# When Ahouji Feels Creative...



## Ahouji (Jul 26, 2008)

So. Um. Yes.
I don't really draw a lot of pokemon stuff... this is something I need to remedy, considering how I have more than enough characters and fake pokemon that need drawing. And most of my stuff is just pretty quick.
BUT ENJOY IT ANYWAY. D<
Because I draw a lot of obscenely cute crap.

First up, let's just dump as much as we can into one post: 
*An obscene amount of anthro chibis.* 
They're actually all supposed to be in one picture, but it's so massive I had to cut it down to two per file for the sake of decency. Both are listed in the order they are, from left to right, in the actual picture.
-Elipso and Pyro
-Imp and Lucifer (These two and the last two are all related. Long story.)
-Frey Eir and Lauri 'Omi' Gunnar
-Ayumu Drom and Asher Lazarus Jadon (Ayu exists to be cute. Asher exists to be angry. Which is why I paired them together.)
-Gabriel and Vincent Taylor
And of course, my author-surrogate (Who actually exists for no reason other than to give me an online avatar-- he's not a character, really...),
-Aidan E.

*And now, a fake pokemon of mine...*
-Dorashi
A legendary pokemon, dragon/ice, part of a trio, major character in a very long (70k+ words at the moment and not half done) fic a friend and I are doing that I'll never be posting on this forum. >>

... on a quick run, I can't find any of my other art that I want to post right now.
I'll get to it eventually. >:
For now, enjoy what's here.
And I'll post more later.
Yes.
INDEED.
-marches off-
-To draw pokemon stuff-
-For great justice-


----------



## Kai Lucifer (Jul 26, 2008)

I quite like your art. Some of the coloring seem a bit scrappy, so take just that extra bit of time in your work. It takes me a decent half hour just to finish mine usually.

I can't wait to see your pokemon drawings.


----------



## Ahouji (Jul 26, 2008)

Kai said:


> I quite like your art. Some of the coloring seem a bit scrappy, so take just that extra bit of time in your work. It takes me a decent half hour just to finish mine usually.

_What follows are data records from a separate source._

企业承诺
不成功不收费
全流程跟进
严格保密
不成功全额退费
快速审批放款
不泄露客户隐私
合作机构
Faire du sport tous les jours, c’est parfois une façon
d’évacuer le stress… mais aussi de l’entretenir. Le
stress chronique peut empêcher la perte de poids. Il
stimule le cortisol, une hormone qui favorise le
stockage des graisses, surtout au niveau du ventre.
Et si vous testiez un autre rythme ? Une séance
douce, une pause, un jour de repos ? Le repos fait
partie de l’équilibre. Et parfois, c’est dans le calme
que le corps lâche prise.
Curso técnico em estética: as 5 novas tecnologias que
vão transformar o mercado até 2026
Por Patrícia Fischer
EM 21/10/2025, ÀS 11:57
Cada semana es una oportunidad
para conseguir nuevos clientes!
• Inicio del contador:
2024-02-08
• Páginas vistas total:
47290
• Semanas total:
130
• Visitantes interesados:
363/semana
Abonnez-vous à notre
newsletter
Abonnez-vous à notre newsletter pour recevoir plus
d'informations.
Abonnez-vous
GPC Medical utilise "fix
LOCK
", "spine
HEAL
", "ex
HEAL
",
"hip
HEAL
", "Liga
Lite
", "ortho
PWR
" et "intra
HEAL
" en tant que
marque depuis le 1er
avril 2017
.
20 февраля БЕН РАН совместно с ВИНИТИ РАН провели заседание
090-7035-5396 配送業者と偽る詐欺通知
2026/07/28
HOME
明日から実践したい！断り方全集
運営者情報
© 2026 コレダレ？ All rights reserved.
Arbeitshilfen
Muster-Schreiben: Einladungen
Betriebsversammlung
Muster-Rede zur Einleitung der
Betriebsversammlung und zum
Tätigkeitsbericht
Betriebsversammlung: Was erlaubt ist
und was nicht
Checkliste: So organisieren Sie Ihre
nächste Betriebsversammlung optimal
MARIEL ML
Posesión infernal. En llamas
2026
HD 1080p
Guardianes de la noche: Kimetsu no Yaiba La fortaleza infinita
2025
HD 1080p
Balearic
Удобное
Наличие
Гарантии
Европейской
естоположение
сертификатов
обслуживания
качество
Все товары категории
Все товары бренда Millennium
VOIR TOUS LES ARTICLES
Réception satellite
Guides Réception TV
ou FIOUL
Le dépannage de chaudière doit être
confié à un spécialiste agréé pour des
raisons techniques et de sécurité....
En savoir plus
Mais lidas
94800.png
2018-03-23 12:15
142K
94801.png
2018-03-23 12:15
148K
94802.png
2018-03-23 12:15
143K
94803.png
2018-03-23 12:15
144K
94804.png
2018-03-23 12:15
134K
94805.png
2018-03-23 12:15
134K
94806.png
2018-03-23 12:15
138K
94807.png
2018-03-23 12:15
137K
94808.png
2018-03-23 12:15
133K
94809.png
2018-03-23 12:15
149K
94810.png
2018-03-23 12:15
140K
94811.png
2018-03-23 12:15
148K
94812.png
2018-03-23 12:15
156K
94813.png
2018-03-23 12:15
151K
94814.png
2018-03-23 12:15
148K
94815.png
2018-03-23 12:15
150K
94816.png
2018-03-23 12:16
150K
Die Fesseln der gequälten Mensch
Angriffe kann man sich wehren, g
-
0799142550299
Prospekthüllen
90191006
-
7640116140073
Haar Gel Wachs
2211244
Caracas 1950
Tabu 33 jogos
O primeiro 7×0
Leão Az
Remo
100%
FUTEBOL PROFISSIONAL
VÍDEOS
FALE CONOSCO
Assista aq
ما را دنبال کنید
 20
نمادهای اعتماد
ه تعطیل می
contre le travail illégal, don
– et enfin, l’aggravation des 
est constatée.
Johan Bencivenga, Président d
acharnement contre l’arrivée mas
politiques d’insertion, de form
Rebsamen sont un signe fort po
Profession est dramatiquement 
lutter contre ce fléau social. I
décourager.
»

And THERE'S what I was going to mention. >> I can colour better if I want. D: The only problem is just that I was overwhelmed at the time of the chibis... and the colour on my fake pokemon was just for demonstration to my co-author.
Or in other words, I'm a really, really lazy person so I should stop making excuses. .3.

-dramatic pose-
The next thing I post, I'll try to make it pokemon and... not... crappy-coloured. >>


----------